Separating couples in England and Wales will be helped to avoid court battles through more use of mediation services, the government has said.
Justice minister Simon Hughes said those applying for a court order about a child or financial matter must first attend sessions with an expert.
He added that this would ensure people could separate "in the least damaging way for everyone involved".
The move comes as the government is planning to cut legal aid by £220m.
Ministers say the average cost to the taxpayer of resolving a private family dispute following a relationship breakdown is approximately £500 per couple through mediation.
This rises to £4,000 per person in legal aid for issues settled through the courts, they add.
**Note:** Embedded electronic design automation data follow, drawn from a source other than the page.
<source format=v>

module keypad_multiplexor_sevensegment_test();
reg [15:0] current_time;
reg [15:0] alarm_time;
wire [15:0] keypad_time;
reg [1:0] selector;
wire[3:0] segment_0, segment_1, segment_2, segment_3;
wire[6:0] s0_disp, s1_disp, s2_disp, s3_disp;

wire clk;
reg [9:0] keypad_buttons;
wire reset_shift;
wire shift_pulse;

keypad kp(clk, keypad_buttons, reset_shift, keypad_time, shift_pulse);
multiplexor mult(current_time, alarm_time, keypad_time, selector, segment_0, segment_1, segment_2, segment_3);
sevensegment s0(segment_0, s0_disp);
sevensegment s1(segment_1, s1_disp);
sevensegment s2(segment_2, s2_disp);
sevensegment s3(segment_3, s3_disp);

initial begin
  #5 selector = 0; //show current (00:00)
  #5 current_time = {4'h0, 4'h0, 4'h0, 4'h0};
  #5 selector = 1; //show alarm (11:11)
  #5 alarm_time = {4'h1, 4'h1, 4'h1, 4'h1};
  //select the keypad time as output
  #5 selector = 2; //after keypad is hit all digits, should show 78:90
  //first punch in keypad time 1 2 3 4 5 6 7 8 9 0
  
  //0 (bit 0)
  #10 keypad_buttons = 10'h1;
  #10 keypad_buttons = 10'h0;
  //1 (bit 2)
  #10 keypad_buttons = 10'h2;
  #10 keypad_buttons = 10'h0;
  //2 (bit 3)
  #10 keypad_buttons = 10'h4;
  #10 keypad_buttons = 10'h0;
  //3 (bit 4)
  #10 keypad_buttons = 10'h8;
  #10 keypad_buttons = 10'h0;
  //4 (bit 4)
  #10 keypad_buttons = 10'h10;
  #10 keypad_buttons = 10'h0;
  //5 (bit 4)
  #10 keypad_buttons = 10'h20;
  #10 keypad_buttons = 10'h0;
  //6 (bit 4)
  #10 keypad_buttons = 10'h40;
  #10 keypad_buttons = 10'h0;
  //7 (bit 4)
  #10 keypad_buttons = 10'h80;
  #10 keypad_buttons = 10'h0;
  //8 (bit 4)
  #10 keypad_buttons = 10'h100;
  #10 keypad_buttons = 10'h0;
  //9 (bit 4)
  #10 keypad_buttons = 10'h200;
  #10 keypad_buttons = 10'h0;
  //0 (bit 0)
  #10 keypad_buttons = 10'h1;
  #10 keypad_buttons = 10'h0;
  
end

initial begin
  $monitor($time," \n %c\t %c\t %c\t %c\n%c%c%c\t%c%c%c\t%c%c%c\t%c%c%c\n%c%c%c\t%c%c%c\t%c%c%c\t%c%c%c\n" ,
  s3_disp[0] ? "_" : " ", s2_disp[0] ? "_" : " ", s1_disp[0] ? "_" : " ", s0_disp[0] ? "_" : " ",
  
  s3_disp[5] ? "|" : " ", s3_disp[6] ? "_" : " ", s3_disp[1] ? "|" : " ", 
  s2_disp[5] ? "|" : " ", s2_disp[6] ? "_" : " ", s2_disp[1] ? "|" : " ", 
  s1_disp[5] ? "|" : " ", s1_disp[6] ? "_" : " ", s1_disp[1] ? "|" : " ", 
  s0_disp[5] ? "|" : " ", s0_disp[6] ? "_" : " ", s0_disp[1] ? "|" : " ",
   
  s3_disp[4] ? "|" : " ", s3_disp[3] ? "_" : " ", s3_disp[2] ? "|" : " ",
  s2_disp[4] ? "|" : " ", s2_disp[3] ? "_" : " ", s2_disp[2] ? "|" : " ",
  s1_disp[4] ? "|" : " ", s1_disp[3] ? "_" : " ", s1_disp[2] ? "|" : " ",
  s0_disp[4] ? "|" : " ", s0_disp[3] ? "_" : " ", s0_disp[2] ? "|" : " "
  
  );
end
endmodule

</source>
Under the scheme, being included in the Children and Families Bill, which is currently going through Parliament, trained mediators will talk to couples.
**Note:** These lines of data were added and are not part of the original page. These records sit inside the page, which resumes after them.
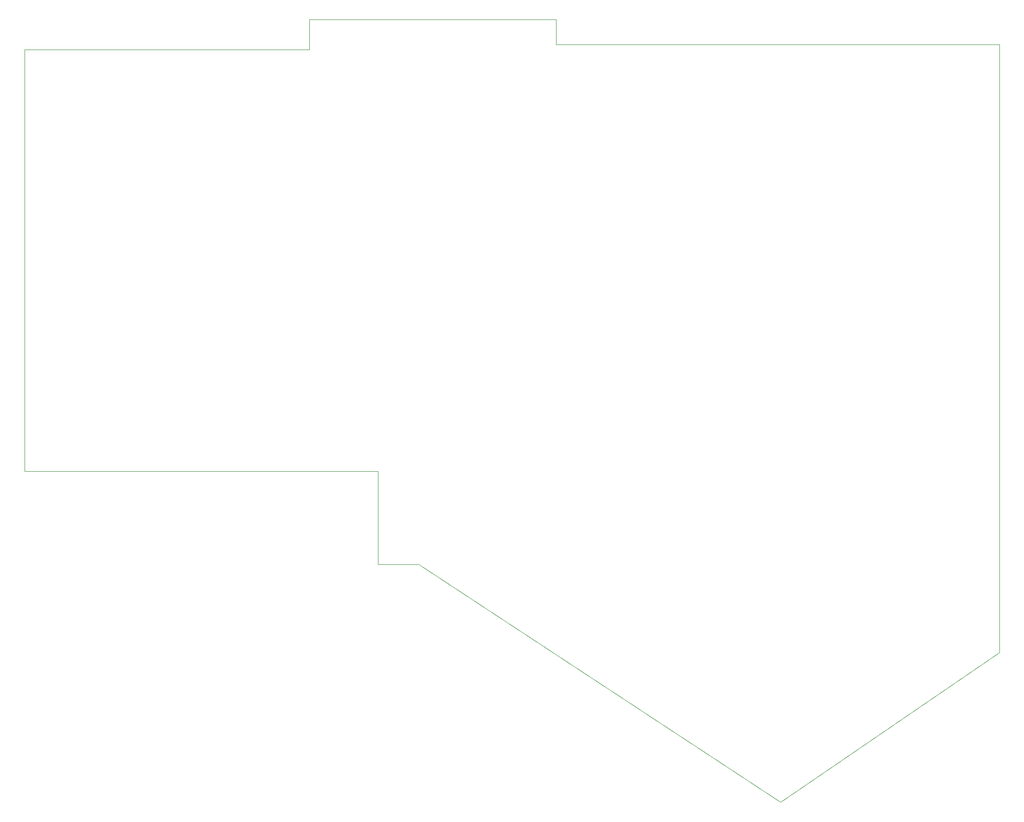
<source format=gbr>
%TF.GenerationSoftware,KiCad,Pcbnew,8.0.5*%
%TF.CreationDate,2024-10-02T17:20:21+02:00*%
%TF.ProjectId,vaucasy-pcb,76617563-6173-4792-9d70-63622e6b6963,rev?*%
%TF.SameCoordinates,Original*%
%TF.FileFunction,Profile,NP*%
%FSLAX46Y46*%
G04 Gerber Fmt 4.6, Leading zero omitted, Abs format (unit mm)*
G04 Created by KiCad (PCBNEW 8.0.5) date 2024-10-02 17:20:21*
%MOMM*%
%LPD*%
G01*
G04 APERTURE LIST*
%TA.AperFunction,Profile*%
%ADD10C,0.050000*%
%TD*%
G04 APERTURE END LIST*
D10*
X24000000Y-109850000D02*
X88500000Y-109850000D01*
X96000000Y-126850000D02*
X162000000Y-170350000D01*
X121000000Y-31850000D02*
X121000000Y-27350000D01*
X76000000Y-27350000D02*
X76000000Y-32850000D01*
X88500000Y-109850000D02*
X88500000Y-126850000D01*
X162000000Y-170350000D02*
X202000000Y-143000000D01*
X202000000Y-31850000D02*
X121000000Y-31850000D01*
X88500000Y-126850000D02*
X96000000Y-126850000D01*
X202000000Y-143000000D02*
X202000000Y-31850000D01*
X24000000Y-32850000D02*
X24000000Y-109850000D01*
X121000000Y-27350000D02*
X76000000Y-27350000D01*
X76000000Y-32850000D02*
X24000000Y-32850000D01*
M02*

</source>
It is hoped this will allow them to reach agreements "which both of them are prepared to live with, rather than having them dictated by the court".
If this happens, couples will be able to ask a judge to consider and make their agreement into a legally binding and enforceable court order.
Mr Hughes said: "Mediation works and we are committed to making sure that more people make use of it, rather than go through the confrontational and stressful experience of going to court.
"When people separate we want them to do it in the least damaging way for everyone involved, especially children. That is why we want them to use the excellent mediation services available to agree a way forward, rather than have one forced upon them."
Couples will be exempt from having to attend sessions with mediators where claims of domestic violence are involved.